Key Summary
- Health Secretary Wes Streeting called off negotiations with drugmakers after making 'unprecedented offer'
- The review was tasked with finding a mutually agreed way to address soaring VPAG payment rates
- The companies have to pay 23.5-35.6 percent of their revenue from sales of branded medicines to the NHS
The pharma industry and government have been unable to reach an agreement on changes to the medicines payment scheme - 2024 Voluntary Scheme for Branded Medicines Pricing, Access, and Growth (VPAG), the Association of the British Pharmaceutical Industry has confirmed.
Health Secretary Wes Streeting called off negotiations with drugmakers on Friday (22) after “weeks of delay”, having made what the Government called an “unprecedented offer” to boost health spending.
Streeting accused the ABPI of "repeatedly" delaying a decision on the negotiations.
In April 2025, the ABPI and government agreed to bring forward a planned mid-scheme review of VPAG.
This review was tasked with finding a mutually agreed way to address soaring VPAG payment rates, which now require pharmaceutical companies to pay up to a quarter to a third (23.5-35.6 percent) of their revenue from sales of branded medicines to the NHS.

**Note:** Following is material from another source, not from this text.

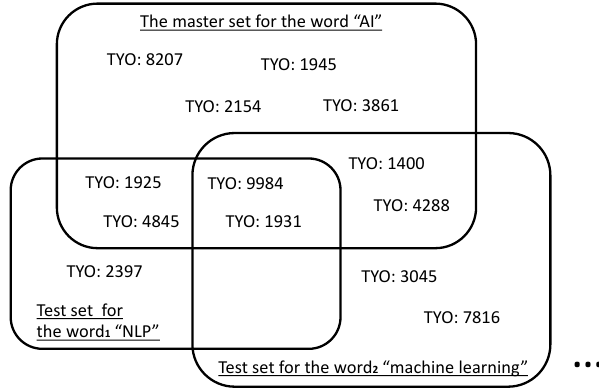
Figure 2. s 2, word calculation. “TYO: xxxx” means the ticker code of the companies on the i = 4/5 = 0.8 and s = 4/6 = Tokyo Stock Exchange. Here, s 2, word 2, word 2 1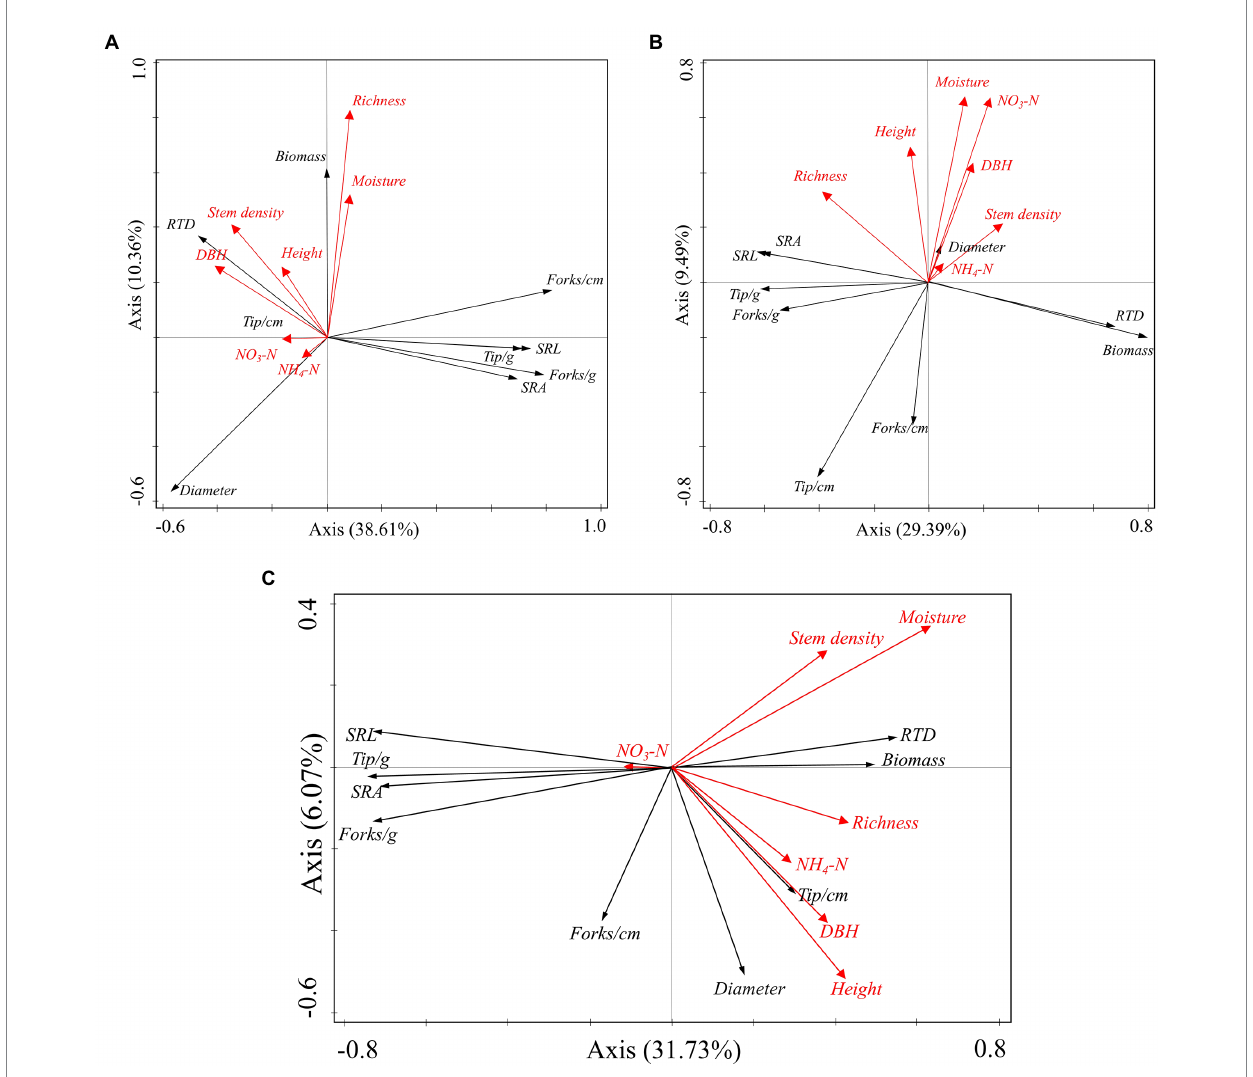
FIGURE 3 Redundancy analysis of environmental factors (soil and vegetation) and fine root indices (biomass and morphology). Environmental factors (indicated by red lines) were used to explain the changes in fine root biomass and morphology (indicated by black lines). (A) , July 2018; (B) , October 2018; (C) . January 2019; SRL, specific root length; SRA, specific root area; RTD, root tissue density; Tip/cm, root tip density; Forks/cm, root branching density; Tip/g, specific root tip density; forks/g, specific branching density. Vegetation index (DBH, height) refers to the average value of all species in the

ABPI had earlier listed the challenges this payment scheme poses to the pharma industry.
The industry body said this will affect the UK government’s ambition for the life science sector and wider economic growth, the industry's ambition to ensure the latest medical breakthroughs and treatments can reach all the NHS patients, and the commitments set out in the UK-US Economic Prosperity Deal.
The ABPI said the industry and government have not been able to reach agreement on the changes needed to rapidly return the UK to single-digit, internationally competitive payment rates on medicines sales to the NHS.
They have also not been able to address the way in which NICE fundamentally values innovation, for which the standard decision-making parameters have not changed for almost a quarter of a century.
ABPI chief executive Richard Torbett said: “While this review has concluded without reaching agreement, the issues it was set up to resolve remain unaddressed and continue to demand urgent action. We need to reach a solution that improves patient access to future innovation, allows the sector to fulfil its growth potential, and does not require industry to pay back nearly three times as much of its revenues as is required in other European countries."
“The NHS’s demand for innovative medicines has continued to grow in line with health demands. Yet the UK’s willingness to invest in new treatments has continued to fall," he added.
Torbett warned that the UK will continue to fall in international league tables for research, investment, and patient access to medicines.
The 2025 payment rate has left the UK significantly out of line with comparable countries, with France’s average payment rate at 5.7 percent, Italy (6.8 percent), Germany (7 percent), Spain (7.5 percent), Belgium (7.9 percent), and Ireland (9 percent).
The ABPI pointed out that the UK’s decades of disinvestment in medicines and vaccines have left the NHS lagging international peers in terms of access to and use of innovative treatments.